John Hammond, Intolerant Champion Original creative idea: Mark Nutley/Pat Hamill
- Client: Guinness
- Language: English
- Running time: 60 seconds
- Release date: 1 February 2016
- Directed by: Jake Nava
- Starring: Timothy Renouf Lianne La Havas; ;
- Production company: AMV BBDO, Irish International
- Country: UK

= John Hammond, Intolerant Champion =

Guinness advertisement

John Hammond, Intolerant Champion is a Guinness advertisement, part of the Guinness' 'Made of More' campaign, and produced in 2015 by AMV BBDO and Irish International. It is directed by Jake Nava, and stars Timothy Renouf as John Hammond, featuring alongside Lianne La Havas. The advert is narrated by Danny Glover and appears in black and white. It was released online on 1 February 2016 and on television two days later. The music is based on a remix from Sing, Sing, Sing. The sequence begins with Hammond walking into Claridges Hotel in New York to record at his radio station with his jazz band made up mainly of black musicians in the 1930s; a time they were typically segregated.

Four short supporting documentaries were produced to accompany the film. The first featured Amir Amor, the second Lady Leshurr, the third La Havas, and the fourth and final documentary featured Yannis Philippakis. Articles on the documentaries were led by The Irish Times and related each artists relation to the story of Hammond. The advertisement's intention has been seen to connect the black and white colour of Guinness with Hammond's "refined taste for music and his openness to African Americans for his love for jazz".

==Production and background==
John Hammond, Intolerant Champion is a Guinness advertisement, produced in 2015 by AMV BBDO and Irish International, directed by Jake Nava, and launched by Diageo in 2016. The short film portrays Timothy Renouf as John Hammond, and also features Lianne La Havas and was voiced-over by Danny Glover.
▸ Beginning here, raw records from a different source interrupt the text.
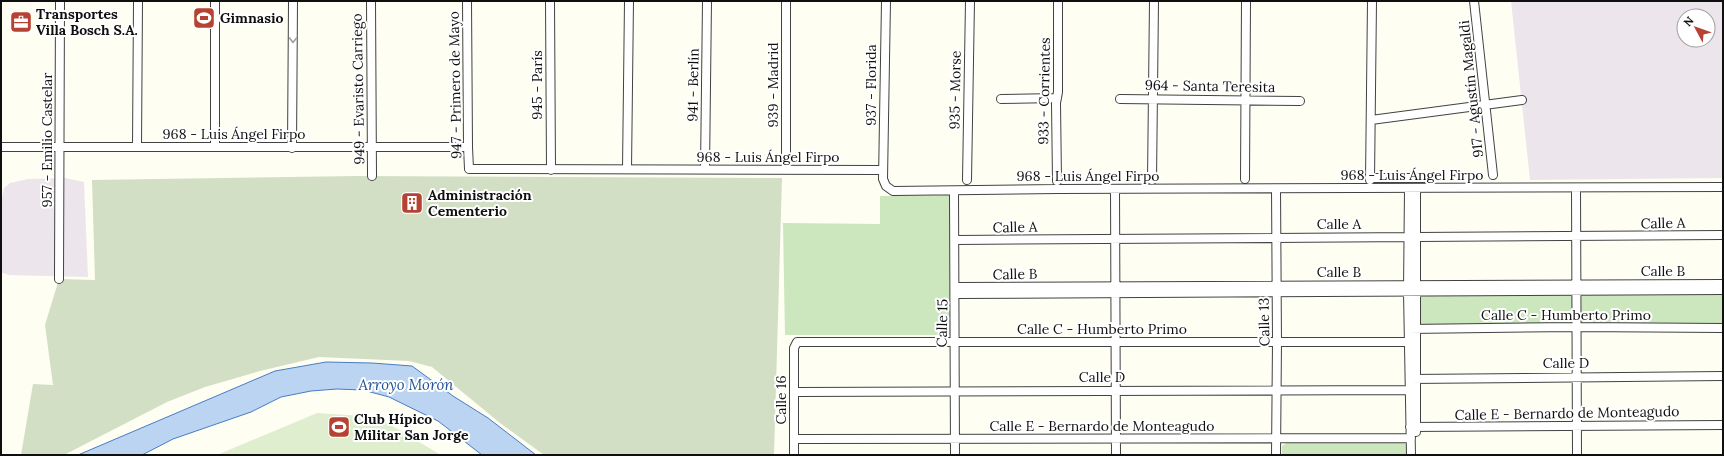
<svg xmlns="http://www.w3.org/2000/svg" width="1724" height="456" font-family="Lora,serif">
	<rect width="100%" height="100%" fill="#fefef3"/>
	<path fill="#ede5ec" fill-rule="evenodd" d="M1511,1H1723V178L1530,180ZM1684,16H1708V40H1684Z
		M65,178L84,182L88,277L9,275L3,273L1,272V202L4,188L10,183L28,179Z"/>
	<path fill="#cce6be" d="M951,195L950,335H785L783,223L880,224V196Z
		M1723,290V328L1415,329V292Z
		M1288,442H1403L1407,445V455H1282V446Z"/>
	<path fill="#d2dfc4" d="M356,176L782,178L774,455H544L500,423L432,367L409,361L319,357L260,371L205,387L167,402L64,455H21L33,384L53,385L45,325L59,279L95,280L92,180Z"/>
	<path fill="#dfeecf" d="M317,413L377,417L441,455H217Z"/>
	<path fill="#bbd4f1" stroke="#487dc3" d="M326,362L372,363L412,366L453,396L488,418L536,455H482L438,421L389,397L363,390L337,389L311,391L281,397L251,412L173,439L142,455H78L275,371Z"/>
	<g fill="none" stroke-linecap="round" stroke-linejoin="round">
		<g stroke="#424242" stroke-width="10">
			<path id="street" d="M371,1L372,176
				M467,1L468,147L469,169L883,170
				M550,1L551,170
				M886,1L883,179L886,186L893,191L1058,189L1723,187
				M1474,1L1493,175
				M1001,99L1057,98
				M1120,99L1300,101
				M1371,120L1522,100
				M137,146L138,1
				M1,147H468
				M215,147V1
				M292,148L293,1
				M627,169L629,1
				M705,169L707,1
				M786,170V1
				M1370,178H1425
				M1245,179L1246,1
				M967,180L970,1
				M1152,180L1154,1
				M1370,180L1372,1
				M1057,181L1056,103L1058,92V1
				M1409,188L1408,292L1411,455
				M1416,188V432
				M1576,188L1577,455
				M1115,189L1116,455
				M1276,189L1277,342L1276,455
				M954,191L955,455
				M955,240L1723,235
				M59,279L60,1
				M955,287L1723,284
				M955,294L1723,290
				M1409,329L1575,327L1723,328
				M1410,379L1723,376
				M795,392L1410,390
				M1410,427L1723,425
				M794,439L1411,438
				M794,455V348L797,342H1409"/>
		</g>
		<use href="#street" stroke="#fff" stroke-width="8"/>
	</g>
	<defs><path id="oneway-chevron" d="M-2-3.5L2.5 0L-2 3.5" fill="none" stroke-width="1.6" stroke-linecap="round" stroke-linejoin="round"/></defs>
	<use stroke="#9f9f9f" href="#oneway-chevron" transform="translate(293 40) rotate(91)"/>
	<defs>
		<g id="stadium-square" transform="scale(1.15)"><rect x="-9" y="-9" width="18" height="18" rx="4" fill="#b54232" stroke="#fff"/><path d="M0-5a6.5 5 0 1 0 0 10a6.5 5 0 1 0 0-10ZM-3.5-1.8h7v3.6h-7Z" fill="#fff"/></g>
		<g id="office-square" transform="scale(1.15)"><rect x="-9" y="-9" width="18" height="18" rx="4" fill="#b54232" stroke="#fff"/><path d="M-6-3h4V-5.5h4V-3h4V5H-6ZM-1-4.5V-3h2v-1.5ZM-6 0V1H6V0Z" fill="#fff"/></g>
		<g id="building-square" transform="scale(1.15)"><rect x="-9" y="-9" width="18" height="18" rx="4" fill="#b54232" stroke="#fff"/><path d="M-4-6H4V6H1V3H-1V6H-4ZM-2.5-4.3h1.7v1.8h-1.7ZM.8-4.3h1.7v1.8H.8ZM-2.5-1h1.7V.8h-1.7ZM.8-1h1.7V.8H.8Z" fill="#fff"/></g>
	</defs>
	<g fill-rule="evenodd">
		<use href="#stadium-square" x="204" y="18"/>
		<use href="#office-square" x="21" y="22"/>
		<use href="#building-square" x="412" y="203"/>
		<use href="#stadium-square" x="339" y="427"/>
	</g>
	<g text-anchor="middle" stroke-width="4" stroke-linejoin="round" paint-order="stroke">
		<g font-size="14" font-weight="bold" fill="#0f0f0f" stroke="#fff" text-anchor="start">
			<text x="36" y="19">Transportes<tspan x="36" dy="16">Villa Bosch S.A.</tspan></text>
			<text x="220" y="23">Gimnasio</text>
			<text x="428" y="200">Administración<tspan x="428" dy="16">Cementerio</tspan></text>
			<text x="354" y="424">Club Hípico<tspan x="354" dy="16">Militar San Jorge</tspan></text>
		</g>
		<g font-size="14" fill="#0f0f0f" stroke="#fff">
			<text transform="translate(455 85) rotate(-91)" y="5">947 - Primero de Mayo</text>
			<text transform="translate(537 85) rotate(-90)" y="5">945 - París</text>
			<text transform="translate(693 85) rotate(-89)" y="5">941 - Berlín</text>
			<text transform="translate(773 85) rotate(-90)" y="5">939 - Madrid</text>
			<text transform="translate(871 85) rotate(-90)" y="5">937 - Florida</text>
			<text transform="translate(1210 86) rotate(1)" y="5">964 - Santa Teresita</text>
			<text transform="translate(358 89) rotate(-91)" y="5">949 - Evaristo Carriego</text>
			<text transform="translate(1471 89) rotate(-96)" y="5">917 - Agustín Magaldi</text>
			<text transform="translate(955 90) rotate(-89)" y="5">935 - Morse</text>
			<text transform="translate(1044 91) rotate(-89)" y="5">933 - Corrientes</text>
			<text x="234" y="139">968 - Luis Ángel Firpo</text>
			<text transform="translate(47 140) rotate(-90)" y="5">957 - Emilio Castelar</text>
			<text x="768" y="162">968 - Luis Ángel Firpo</text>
			<text x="1412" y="180">968 - Luis Ángel Firpo</text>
			<text x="1088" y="181">968 - Luis Ángel Firpo</text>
			<text transform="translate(1663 223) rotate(-1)" y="5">Calle A</text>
			<text x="1339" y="229">Calle A</text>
			<text transform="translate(1015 227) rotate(-1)" y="5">Calle A</text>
			<text x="1663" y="276">Calle B</text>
			<text x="1339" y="277">Calle B</text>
			<text transform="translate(1015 274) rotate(-1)" y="5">Calle B</text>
			<text x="1566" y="320">Calle C - Humberto Primo</text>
			<text transform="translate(1264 322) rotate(-91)" y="5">Calle 13</text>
			<text transform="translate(942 323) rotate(-89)" y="5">Calle 15</text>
			<text x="1102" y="334">Calle C - Humberto Primo</text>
			<text x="1566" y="368">Calle D</text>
			<text x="1102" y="382">Calle D</text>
			<text transform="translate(781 400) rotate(-90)" y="5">Calle 16</text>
			<text transform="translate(1567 413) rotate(-1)" y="5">Calle E - Bernardo de Monteagudo</text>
			<text x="1102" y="431">Calle E - Bernardo de Monteagudo</text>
		</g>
		<g font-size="15" font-style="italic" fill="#225198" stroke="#fff">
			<text x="406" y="390">Arroyo Morón</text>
		</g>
	</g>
	<rect width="1724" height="456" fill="none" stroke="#0f0f0f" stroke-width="4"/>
	<g transform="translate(1696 28) rotate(311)"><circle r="19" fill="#ffffff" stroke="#9f9f9f"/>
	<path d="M0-3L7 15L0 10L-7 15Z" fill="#b54232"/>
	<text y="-6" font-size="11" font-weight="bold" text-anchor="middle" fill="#0f0f0f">N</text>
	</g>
</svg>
Part of the Guinness' 'Made of More' campaign, it tells the story of Hammond, known for signing up black and white musicians in the 1930s, and who recruited artists such as Billie Holiday, Count Basie and Aretha Franklin. The title comes from Hammond's self-statement of how he saw himself; "the sometimes intolerant champion of tolerance". It was released online and on Instagram on 1 February 2016 and on television two days later. Four short supporting documentaries were produced to accompany the film. The first featured Amir Amor, the second Lady Leshurr, the third La Havas, and the fourth and final documentary featured Yannis Philippakis.

==Sequence==
Hammond is depicted walking into a radio station in the 1930s, to record live on air a band consisting of black and white musicians, despite a radio station ban on black musicians being reported in the newspapers. Black people are seen dancing to jazz, and Hammond is shown socialising and laughing with them. The complete sequence lasts 60 seconds. The music is based on a remix from Benny Goodman's Sing, Sing, Sing.

==Response==
The Irish Times led a series of articles on the supporting documentaries, beginning with how Hammond's story resonated with Amor, who had been a child asylum seeker in London.

The story was promoted on social media by La Havas. She related her own success on being "plucked from the ether" by her manager. Lady Leshurr responded to the film in the opening lines of her supporting documentary, saying that "John Hammond saw music as a force for good" ...and ... "He didn’t really care about what race or culture the music was. He was just passionate about it. That’s the same for me". The advertisement's intention has been seen to connect the black and white colour of Guinness with Hammond's "refined taste for music and his openness to African Americans for his love for jazz".